Les adversaires mettent davantage en avant le fait que l’immigration en provenance de l’UE exerce une pression négative sur le taux de chômage, le niveau des salaires et les assurances sociales. L’idée d’une extension de l’accord à la Bulgarie et à la Roumanie leur fait craindre également une hausse de l’insécurité en Suisse.

Quant aux éventuelles conséquences négatives d’un rejet de la libre circulation des personnes, les adversaires restent sereins.

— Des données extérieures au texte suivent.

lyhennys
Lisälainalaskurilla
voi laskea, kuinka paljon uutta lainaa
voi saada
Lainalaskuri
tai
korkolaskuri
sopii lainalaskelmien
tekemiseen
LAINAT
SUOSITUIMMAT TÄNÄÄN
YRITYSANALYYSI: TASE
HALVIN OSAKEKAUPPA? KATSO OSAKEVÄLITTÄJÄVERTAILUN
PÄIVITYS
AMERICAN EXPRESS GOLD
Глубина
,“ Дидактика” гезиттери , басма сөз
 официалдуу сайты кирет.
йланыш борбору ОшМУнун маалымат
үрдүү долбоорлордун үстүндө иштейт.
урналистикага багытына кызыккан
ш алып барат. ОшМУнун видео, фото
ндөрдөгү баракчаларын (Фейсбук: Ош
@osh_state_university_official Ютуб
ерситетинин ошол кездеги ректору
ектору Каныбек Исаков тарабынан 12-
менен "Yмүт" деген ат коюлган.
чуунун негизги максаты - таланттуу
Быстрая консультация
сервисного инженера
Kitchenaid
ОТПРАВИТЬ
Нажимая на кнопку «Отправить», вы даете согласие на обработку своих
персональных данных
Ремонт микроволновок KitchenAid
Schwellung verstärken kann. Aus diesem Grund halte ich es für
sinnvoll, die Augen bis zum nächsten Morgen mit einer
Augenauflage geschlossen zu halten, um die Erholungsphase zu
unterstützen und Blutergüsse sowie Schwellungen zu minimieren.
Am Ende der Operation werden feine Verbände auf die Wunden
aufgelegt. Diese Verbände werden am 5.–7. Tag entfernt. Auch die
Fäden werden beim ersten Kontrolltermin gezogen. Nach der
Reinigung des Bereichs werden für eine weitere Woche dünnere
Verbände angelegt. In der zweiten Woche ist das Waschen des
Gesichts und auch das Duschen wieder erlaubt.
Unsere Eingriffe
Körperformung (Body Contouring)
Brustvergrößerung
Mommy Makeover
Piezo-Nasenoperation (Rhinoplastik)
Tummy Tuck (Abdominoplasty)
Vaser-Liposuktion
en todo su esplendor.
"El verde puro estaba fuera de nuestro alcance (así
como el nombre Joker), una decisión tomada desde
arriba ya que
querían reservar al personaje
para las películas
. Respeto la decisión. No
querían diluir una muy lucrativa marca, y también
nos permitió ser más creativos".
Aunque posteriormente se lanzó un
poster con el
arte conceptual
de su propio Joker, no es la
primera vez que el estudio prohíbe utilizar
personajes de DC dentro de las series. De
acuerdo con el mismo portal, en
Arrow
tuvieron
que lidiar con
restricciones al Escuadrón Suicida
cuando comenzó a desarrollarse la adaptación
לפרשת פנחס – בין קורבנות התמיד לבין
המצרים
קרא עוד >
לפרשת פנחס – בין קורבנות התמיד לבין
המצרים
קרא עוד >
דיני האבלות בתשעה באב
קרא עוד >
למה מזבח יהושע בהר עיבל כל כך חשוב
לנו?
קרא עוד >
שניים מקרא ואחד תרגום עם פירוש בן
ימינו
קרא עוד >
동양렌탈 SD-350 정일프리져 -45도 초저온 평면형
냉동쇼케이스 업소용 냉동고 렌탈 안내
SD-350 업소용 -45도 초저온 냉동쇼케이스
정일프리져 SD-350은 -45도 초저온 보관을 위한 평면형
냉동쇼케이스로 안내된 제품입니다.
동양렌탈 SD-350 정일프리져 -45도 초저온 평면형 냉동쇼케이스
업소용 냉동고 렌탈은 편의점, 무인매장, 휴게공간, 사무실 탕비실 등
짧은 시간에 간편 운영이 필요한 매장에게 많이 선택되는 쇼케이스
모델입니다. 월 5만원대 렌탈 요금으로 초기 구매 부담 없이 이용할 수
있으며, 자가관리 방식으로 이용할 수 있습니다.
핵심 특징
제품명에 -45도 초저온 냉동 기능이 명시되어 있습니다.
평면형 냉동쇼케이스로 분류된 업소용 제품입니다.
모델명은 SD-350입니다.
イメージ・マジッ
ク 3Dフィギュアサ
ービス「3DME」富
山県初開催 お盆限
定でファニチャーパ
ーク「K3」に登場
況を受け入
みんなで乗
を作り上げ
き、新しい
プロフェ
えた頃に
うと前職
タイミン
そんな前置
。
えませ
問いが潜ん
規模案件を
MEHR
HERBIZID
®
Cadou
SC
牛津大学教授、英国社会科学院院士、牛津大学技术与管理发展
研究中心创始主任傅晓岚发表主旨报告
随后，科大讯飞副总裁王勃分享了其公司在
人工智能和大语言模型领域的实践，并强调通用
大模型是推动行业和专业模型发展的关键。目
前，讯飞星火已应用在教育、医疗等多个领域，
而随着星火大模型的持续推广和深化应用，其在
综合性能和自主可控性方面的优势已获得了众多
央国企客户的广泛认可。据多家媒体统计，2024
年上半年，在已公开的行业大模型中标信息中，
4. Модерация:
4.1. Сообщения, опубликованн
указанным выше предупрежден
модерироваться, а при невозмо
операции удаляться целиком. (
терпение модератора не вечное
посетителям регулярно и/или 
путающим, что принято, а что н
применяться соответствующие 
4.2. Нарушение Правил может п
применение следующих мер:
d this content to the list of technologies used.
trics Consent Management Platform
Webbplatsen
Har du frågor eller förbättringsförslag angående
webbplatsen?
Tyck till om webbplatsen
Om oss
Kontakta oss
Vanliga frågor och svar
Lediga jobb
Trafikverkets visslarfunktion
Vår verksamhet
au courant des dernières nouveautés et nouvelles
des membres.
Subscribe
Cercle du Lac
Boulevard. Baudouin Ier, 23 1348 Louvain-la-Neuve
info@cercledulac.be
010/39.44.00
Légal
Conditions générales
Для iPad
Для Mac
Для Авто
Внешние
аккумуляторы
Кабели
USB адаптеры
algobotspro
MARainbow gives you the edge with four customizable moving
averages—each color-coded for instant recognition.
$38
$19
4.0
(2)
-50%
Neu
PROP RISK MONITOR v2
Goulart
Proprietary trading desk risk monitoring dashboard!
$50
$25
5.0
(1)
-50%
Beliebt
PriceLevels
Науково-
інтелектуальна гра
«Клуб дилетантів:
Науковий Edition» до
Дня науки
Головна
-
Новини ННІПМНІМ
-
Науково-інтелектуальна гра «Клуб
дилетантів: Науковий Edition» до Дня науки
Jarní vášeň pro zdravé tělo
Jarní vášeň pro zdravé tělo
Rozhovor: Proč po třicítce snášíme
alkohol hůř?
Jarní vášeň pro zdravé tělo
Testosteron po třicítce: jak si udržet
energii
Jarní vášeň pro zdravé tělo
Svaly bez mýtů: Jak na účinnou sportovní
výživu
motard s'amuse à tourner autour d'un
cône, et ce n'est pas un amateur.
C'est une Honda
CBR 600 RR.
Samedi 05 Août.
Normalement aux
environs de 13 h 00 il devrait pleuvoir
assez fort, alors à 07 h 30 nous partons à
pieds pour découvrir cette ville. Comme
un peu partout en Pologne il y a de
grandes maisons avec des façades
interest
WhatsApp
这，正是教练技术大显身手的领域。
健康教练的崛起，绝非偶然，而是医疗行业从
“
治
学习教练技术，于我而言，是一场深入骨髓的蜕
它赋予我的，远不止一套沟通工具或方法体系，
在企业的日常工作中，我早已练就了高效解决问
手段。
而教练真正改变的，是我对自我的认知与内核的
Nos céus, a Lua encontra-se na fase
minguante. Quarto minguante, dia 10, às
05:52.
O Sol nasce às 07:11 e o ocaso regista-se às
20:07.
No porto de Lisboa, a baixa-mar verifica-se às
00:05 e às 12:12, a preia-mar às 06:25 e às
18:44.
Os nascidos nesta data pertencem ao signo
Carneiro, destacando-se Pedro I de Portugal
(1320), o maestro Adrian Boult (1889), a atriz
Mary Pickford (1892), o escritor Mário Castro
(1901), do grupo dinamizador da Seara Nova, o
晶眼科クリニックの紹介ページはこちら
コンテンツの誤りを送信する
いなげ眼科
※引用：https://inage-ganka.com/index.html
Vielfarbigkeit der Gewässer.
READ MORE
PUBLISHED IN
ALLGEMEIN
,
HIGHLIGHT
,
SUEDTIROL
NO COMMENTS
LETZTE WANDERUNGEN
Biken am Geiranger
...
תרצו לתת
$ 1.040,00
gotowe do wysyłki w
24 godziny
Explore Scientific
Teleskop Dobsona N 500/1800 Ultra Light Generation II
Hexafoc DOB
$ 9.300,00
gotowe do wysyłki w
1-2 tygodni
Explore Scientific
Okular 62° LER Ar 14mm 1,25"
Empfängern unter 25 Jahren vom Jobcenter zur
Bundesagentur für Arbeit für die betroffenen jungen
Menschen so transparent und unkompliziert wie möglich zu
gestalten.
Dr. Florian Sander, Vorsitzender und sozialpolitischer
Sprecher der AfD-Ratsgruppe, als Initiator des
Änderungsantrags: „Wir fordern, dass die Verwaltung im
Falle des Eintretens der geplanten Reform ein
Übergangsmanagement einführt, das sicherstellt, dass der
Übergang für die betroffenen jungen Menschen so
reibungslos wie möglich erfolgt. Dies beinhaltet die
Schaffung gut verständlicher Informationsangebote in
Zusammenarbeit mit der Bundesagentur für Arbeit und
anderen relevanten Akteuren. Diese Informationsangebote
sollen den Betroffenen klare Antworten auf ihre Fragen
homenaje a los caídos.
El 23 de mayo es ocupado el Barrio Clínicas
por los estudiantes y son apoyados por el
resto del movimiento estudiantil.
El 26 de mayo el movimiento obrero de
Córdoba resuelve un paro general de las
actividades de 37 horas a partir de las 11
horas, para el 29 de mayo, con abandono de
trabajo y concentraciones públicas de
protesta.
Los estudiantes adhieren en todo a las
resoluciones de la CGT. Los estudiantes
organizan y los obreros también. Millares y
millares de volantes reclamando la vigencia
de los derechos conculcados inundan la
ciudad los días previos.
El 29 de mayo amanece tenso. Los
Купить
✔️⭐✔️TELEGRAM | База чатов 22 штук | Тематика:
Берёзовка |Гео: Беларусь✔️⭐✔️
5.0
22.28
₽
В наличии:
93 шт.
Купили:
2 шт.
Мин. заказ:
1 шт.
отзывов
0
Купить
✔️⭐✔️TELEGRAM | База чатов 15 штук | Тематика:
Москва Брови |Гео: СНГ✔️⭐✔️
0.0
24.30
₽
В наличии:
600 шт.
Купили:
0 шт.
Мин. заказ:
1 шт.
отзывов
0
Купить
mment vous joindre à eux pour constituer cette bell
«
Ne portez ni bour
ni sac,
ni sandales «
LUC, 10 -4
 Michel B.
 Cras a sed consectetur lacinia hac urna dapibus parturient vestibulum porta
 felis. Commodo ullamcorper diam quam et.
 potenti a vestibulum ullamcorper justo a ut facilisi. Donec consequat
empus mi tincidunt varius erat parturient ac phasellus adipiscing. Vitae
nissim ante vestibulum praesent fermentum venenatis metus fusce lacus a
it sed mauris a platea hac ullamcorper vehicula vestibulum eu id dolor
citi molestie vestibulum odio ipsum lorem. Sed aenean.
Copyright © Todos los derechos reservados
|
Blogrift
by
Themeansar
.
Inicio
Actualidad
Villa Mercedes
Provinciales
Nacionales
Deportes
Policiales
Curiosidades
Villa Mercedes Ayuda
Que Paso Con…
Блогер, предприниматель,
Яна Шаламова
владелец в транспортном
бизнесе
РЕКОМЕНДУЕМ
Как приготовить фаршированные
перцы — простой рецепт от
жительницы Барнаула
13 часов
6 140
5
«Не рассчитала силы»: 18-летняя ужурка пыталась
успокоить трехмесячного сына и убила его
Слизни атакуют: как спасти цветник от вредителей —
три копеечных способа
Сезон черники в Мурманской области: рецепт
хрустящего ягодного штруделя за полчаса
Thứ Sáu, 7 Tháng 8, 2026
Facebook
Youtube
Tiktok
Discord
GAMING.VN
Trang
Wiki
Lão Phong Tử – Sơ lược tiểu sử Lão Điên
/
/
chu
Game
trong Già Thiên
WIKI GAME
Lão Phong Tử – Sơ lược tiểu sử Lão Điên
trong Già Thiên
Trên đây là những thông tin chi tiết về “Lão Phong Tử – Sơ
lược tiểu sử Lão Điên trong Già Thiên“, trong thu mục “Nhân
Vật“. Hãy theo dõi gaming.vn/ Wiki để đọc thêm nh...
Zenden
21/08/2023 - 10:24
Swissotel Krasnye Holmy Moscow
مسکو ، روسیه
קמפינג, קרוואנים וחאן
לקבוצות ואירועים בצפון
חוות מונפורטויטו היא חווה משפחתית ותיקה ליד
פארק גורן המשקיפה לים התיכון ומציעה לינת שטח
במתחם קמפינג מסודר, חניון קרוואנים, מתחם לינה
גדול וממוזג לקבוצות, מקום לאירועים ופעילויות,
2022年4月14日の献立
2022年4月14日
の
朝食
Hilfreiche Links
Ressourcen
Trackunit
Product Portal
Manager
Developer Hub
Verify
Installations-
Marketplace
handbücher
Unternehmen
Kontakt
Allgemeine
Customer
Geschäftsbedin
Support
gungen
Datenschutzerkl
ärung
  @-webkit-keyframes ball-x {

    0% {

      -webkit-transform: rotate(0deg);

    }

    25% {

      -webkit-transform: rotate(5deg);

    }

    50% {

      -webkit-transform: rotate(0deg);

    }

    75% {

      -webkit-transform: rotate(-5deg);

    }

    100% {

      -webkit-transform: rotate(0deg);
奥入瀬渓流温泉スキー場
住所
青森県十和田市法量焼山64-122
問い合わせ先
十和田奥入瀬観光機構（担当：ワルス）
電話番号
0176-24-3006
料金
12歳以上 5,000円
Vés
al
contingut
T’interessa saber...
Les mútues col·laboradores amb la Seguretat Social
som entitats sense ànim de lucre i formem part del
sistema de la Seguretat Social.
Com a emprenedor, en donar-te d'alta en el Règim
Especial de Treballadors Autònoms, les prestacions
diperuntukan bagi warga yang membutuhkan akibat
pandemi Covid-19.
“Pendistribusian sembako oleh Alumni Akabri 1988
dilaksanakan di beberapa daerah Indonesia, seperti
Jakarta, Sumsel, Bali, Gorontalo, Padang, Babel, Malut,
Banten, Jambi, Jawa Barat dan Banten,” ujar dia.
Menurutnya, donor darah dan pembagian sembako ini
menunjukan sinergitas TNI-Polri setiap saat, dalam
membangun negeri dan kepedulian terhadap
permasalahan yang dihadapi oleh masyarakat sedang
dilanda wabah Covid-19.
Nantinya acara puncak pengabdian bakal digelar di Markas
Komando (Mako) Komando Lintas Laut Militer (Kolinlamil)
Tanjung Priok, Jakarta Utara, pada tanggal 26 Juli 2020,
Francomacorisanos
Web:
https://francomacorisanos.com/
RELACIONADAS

Ils estiment que l’UE tire également profit des accords bilatéraux et qu’il n’est pas sûr du tout que Bruxelles mettra ses menaces à exécution.

Jusqu’à présent, au fil des diverses votations, le peuple suisse a toujours défendu cette politique européenne basée sur l’établissement d’accords bilatéraux. Toutefois, les peurs liées à la crise économique et au chômage pourraient modifier la donne.

swissinfo, Andrea Tognina
(Traduction de l’italien: Olivier Pauchard)

Le décret prévoyant la reconduction et l’extension de la libre circulation des personnes est combattu par les milieux de la droite nationaliste. L’Union démocratique du centre, la Ligue des Tessinois et les Démocrates suisses préconisent de glisser un «non» dans l’urne le 8 février.

Les autres partis de droite – le Parti libéral radical et le Parti démocrate-chrétien – préconisent le «oui».

La gauche politique et syndicale s’est inquiétée des effets de la libre circulation des personnes sur le niveau des salaires (dumping salarial). Mais elle estime que les mesures d’accompagnement mises en place pour empêcher ce dumping sont suffisantes. La gauche préconise donc également le «oui».

Les grandes organisations économiques se sont également prononcées en faveur de la libre circulation des personnes.